Again she twisted round, watching him curiously. “Why d’you ask?”

“Because——” He wondered whether he dared tell her.

Usually people laughed at him when he said it. “Because my father wants his pictures to be famous and he’s afraid they never will be. And when I’m a man, I want to be famous; and I’m sure I shall.”

In the piping eagerness of his confession he had thrown back the clothes and was sitting up in bed. She didn’t notice it What she noticed was the brave poise of the head, the spun gold crushed against the young white forehead, and the blue eyes, untired with effort, which looked out with challenge on a wonder-freighted world.

The fire crackled. The kettle hummed, “Pooh, famous! Be contented. Pooh, famous! Be content.”

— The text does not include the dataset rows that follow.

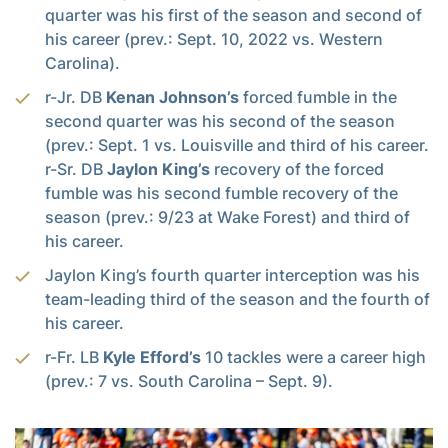
quarter was his first of the season and second of
his career (prev.: Sept. 10, 2022 vs. Western
Carolina).
r-Jr. DB
Kenan Johnson’s
forced fumble in the
second quarter was his second of the season
(prev.: Sept. 1 vs. Louisville and third of his career.
r-Sr. DB
Jaylon King’s
recovery of the forced
fumble was his second fumble recovery of the
season (prev.: 9/23 at Wake Forest) and third of
his career.
Jaylon King’s fourth quarter interception was his
team-leading third of the season and the fourth of
his career.
r-Fr. LB
Kyle Efford’s
10 tackles were a career high
(prev.: 7 vs. South Carolina – Sept. 9).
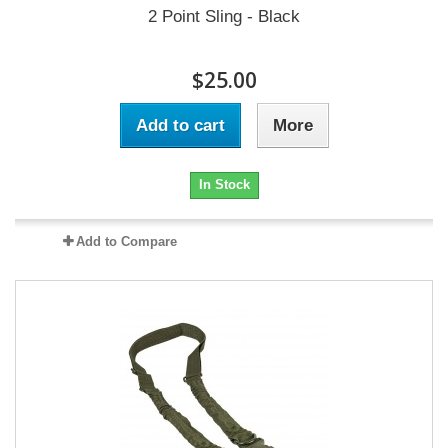
2 Point Sling - Black
$25.00
Add to cart
More
In Stock
Add to Compare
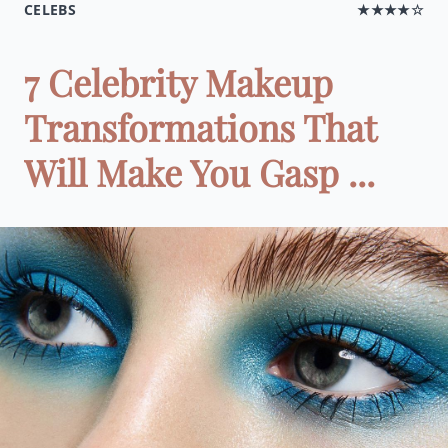
CELEBS
★★★★☆
7 Celebrity Makeup
Transformations That
Will Make You Gasp ...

At last she spoke. “It’s difficult to be famous, Teddy. So many of us have been trying—wasting our time when we might have been doing kindness. What makes a little boy like you so certain——?”

“I just know,” he interrupted doggedly.

Then she realized that he was sitting up in bed and pounced on him. Some more of the brown stuff was forced down his throat and the clothes were once more gathered tightly round his neck.

His eyes were becoming heavy. He opened them with an effort By the easel a shaded lamp had been kindled; the faery-godmother bent above her work.